There is a meat cellar — glass cases built into the wall, with butcher block counters in front for showing diners specific cuts. But it is not all meat, all the time. “It’s a meat-forward restaurant but it’s not a steak house,” said Aqib.

It’s also deluxe. The Beefbar designers did the interiors, but each Beefbar is different from the next — they don’t want them to be similar in theme or mood. In this case there are vaulted wood ceilings with Deco touches, terrazzo floors, luxe fabrics (I loved the textiles of the bar seats and stools) and of course, the iconic arched windows of 105 Hudson. (And they asked me to specifically mention their general contractor, Jake Kim at Vertical Space, whom they said has been an amazing partner.)

The space is huge — 6000 square feet — with 100 seats in the dining room that was Nobu and 60 in the bar that was Nobu Next Door (the two rooms are now connected in the back since they removed the old bank vault that stood rusting in between them). The price point will be about $125 to $150 a head — along the lines of Locanda Verde or Mr. Chow. The chef, Peter Jin, is from Rhubarb Hospitality Collection, which runs restaurants at Hudson Yards, and the maître d’ is from Gitano on Governors Island.
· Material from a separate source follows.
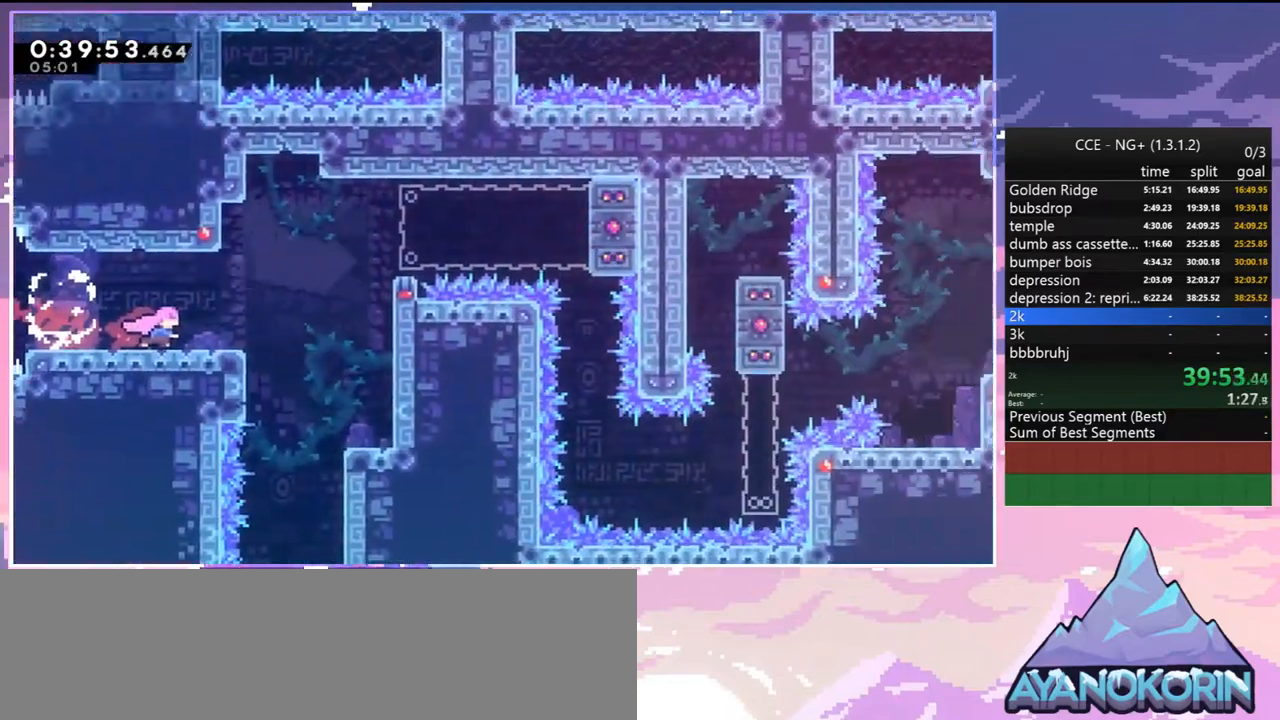
{"keys": ["jump2", "right"], "events": [[350, "jump2", "down"]]}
“At the end of the day we want this to feel like a neighborhood restaurant even though it is designed elaborately,” Aqib said. “It’s not going to be a place where you can’t get a table if you walk in.”

The family is very excited to have found this particular space, which has a rich history in Tribeca fine dining. The coop at 105 Hudson owns the space, and they were particular. (Nobu left in 2015 and it’s been empty since then.) “Ultimately location plays a big role,” said Mahween. “And I love it here. Plus this space was crying out for something.”

Now here’s hoping Local Law 11 doesn’t crush their dreams for a gracious opening…



  1. A very warm welcome, it’s a great iconic space and deserves a terrific restaurant. Looking forward to visiting.

    PS. looks like something is also happening across the road on the empty former bank site on Hudson and Franklin ?

  2. A “neighborhood family restaurant” at $125.- $150. a person??

  3. What is local law 11?

    • NYC Facade Inspection Safety Program (FISP), also known as Local Law 11, requires NYC buildings taller than six stories to have their facades inspected and repaired every five years.

  4. I have had the pleasure of working the project with Mahween and Aqib. There is no question this is going to be a fabulous spot with their great taste and attention to detail. They know what clients expect, and worked diligently to create an exceptional dining experience, and gather the best and brightest in the hospitality industry. I look forward to bringing friends and colleagues to celebrate their success!

    Jen Murphy
    Project Resources LLC

    P.S. If a sidewalk bridge discourages you from going someplace, then you must not be a New Yorker! They’re everywhere!